Shared under Creative Commons, courtesy of https://flic.kr/p/7AcxvW
Shared under Creative Commons, courtesy of https://flic.kr/p/7AcxvW
I've always thought of what I do as a product.  A tangible object of some sort, whether visual, audible, or otherwise, to be judged by it's "appearance."  Whether it's a photograph, a song, an infographic, a website, a drawing, or even the way I look every day.  It's all been a "product" in my mind. The problem with this thinking is that it trivializes what I do as something to be housed in a warehouse somewhere.  I've also identified myself by the perceived reception of my projects (which, up this point, has been relatively small.)  "I'm only as good as that song" or "I'm only as good as that looked", or more destructively, "I'm only as good as I look."  I'll feel good about myself when I do something that I'm proud of, but then get immediately beat down because it doesn't get the attention or the reviews I had hoped for, or because I look at it later, or listen to it later, and realize that it really isn't as good as I thought it once was. I've been on the grind to create a product, and frankly, it burned me out. Only recently did I realize that what I do doesn't have to be categorized as a product.  This has been a self-limiting view, and has created loads of anxiety.  The projects that I undertake, the things that I make are really just extensions and reflections of who I am. This again brings me back to the thought of "What I do is much less important than who I am."  I'm learning to let my projects, my photos, my songs, my whatever, stand as they are. I recently read a great post titled "I've written 100 Posts on Medium, Here's What I've Learned" by Paul Cantor.  In it, he summarizes his writing career, and how he has moved from writing posts for Medium, to being able to write for other publications (I'll add, and how he's become well respected.)  Some of his writings were well received on Medium, others not.  He gives an example of one post that didn't do well on Medium, was sent to Business Insider, and went crazy there.  My take away was that the more you write, the better you get. In fact, after I read the story, I tweeted him, and we got into a little conversation,  Paul said, Makes perfect sense when it's broken down that way. I'm reminded of a passage in "Walden" where Thoreau states...

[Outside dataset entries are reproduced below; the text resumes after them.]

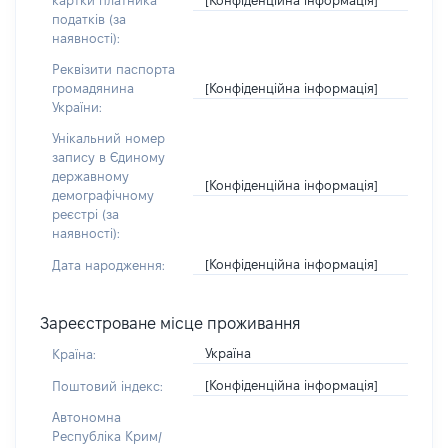
картки платника
податків (за
наявності):
Реквізити паспорта
[Конфіденційна інформація]
громадянина
України:
Унікальний номер
запису в Єдиному
державному
[Конфіденційна інформація]
демографічному
реєстрі (за
наявності):
[Конфіденційна інформація]
Дата народження:
Зареєстроване місце проживання
Україна
Країна:
[Конфіденційна інформація]
Поштовий індекс:
Автономна
Республіка Крим/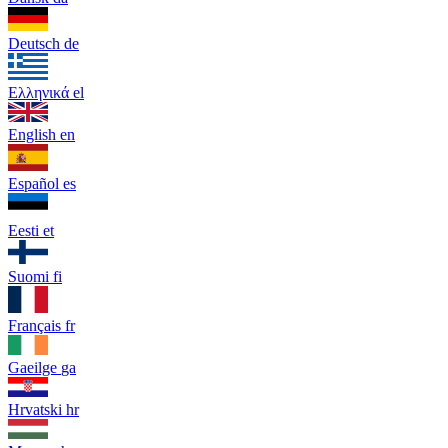
Deutsch
de
Ελληνικά
el
English
en
Español
es
Eesti
et
Suomi
fi
Français
fr
Gaeilge
ga
Hrvatski
hr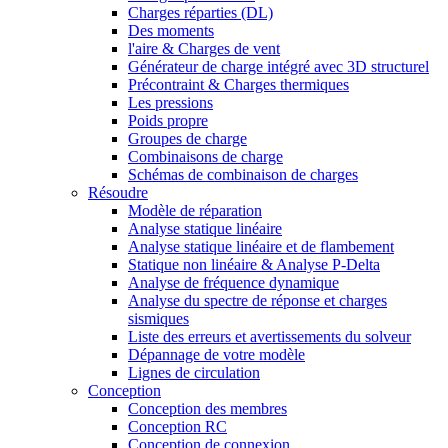
Charges réparties (DL)
Des moments
l'aire & Charges de vent
Générateur de charge intégré avec 3D structurel
Précontraint & Charges thermiques
Les pressions
Poids propre
Groupes de charge
Combinaisons de charge
Schémas de combinaison de charges
Résoudre
Modèle de réparation
Analyse statique linéaire
Analyse statique linéaire et de flambement
Statique non linéaire & Analyse P-Delta
Analyse de fréquence dynamique
Analyse du spectre de réponse et charges
sismiques
Liste des erreurs et avertissements du solveur
Dépannage de votre modèle
Lignes de circulation
Conception
Conception des membres
Conception RC
Conception de connexion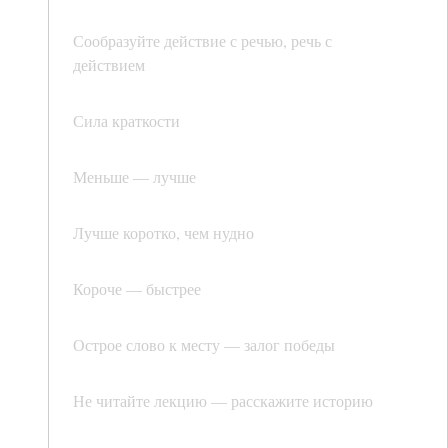
Сообразуйте действие с речью, речь с
действием
Сила краткости
Меньше — лучше
Лучше коротко, чем нудно
Короче — быстрее
Острое слово к месту — залог победы
Не читайте лекцию — расскажите историю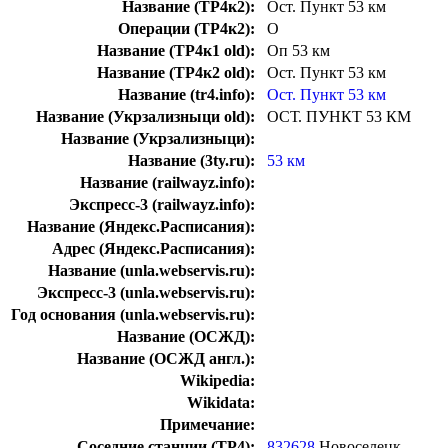
Название (ТР4к2):
Ост. Пункт 53 км
Операции (ТР4к2):
О
Название (ТР4к1 old):
Оп 53 км
Название (ТР4к2 old):
Ост. Пункт 53 км
Название (tr4.info):
Ост. Пункт 53 км
Название (Укрзализныци old):
ОСТ. ПУНКТ 53 КМ
Название (Укрзализныци):
Название (3ty.ru):
53 км
Название (railwayz.info):
Экспресс-3 (railwayz.info):
Название (Яндекс.Расписания):
Адрес (Яндекс.Расписания):
Название (unla.webservis.ru):
Экспресс-3 (unla.webservis.ru):
Год основания (unla.webservis.ru):
Название (ОСЖД):
Название (ОСЖД англ.):
Wikipedia:
Wikidata:
Примечание:
Соседние станции (ТР4):
832628
Новоселецк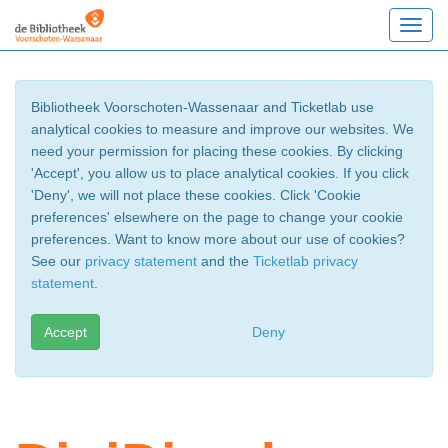
Toggl
navig
Bibliotheek Voorschoten-Wassenaar and Ticketlab use
analytical cookies to measure and improve our websites. We
need your permission for placing these cookies. By clicking
'Accept', you allow us to place analytical cookies. If you click
'Deny', we will not place these cookies. Click 'Cookie
preferences' elsewhere on the page to change your cookie
preferences. Want to know more about our use of cookies?
See our
privacy statement
and the
Ticketlab privacy
statement
.
Accept
Deny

"I learned this, at least, by my experiment; that if one advances confidently in the direction of his dreams, and endeavors to live the life which he has imagined, he will meet with a success unexpected in common hours. He will put some things behind, will pass an invisible boundary; new, universal, and more liberal laws will begin to establish themselves around and within him; or the old laws will be expanded, and interpreted in his favor in a more liberal sense, and he will live with the license of a higher order of beings."
Do I hope that my projects get attention, and help me to pay my family's bills?  Of course.  Do I hope to one day make a living doing only what I love?  Of course.  And hope is one of the most potent human forces in the universe. But, I can stop judging myself by what I've done and accomplished, and get back to enjoying the process.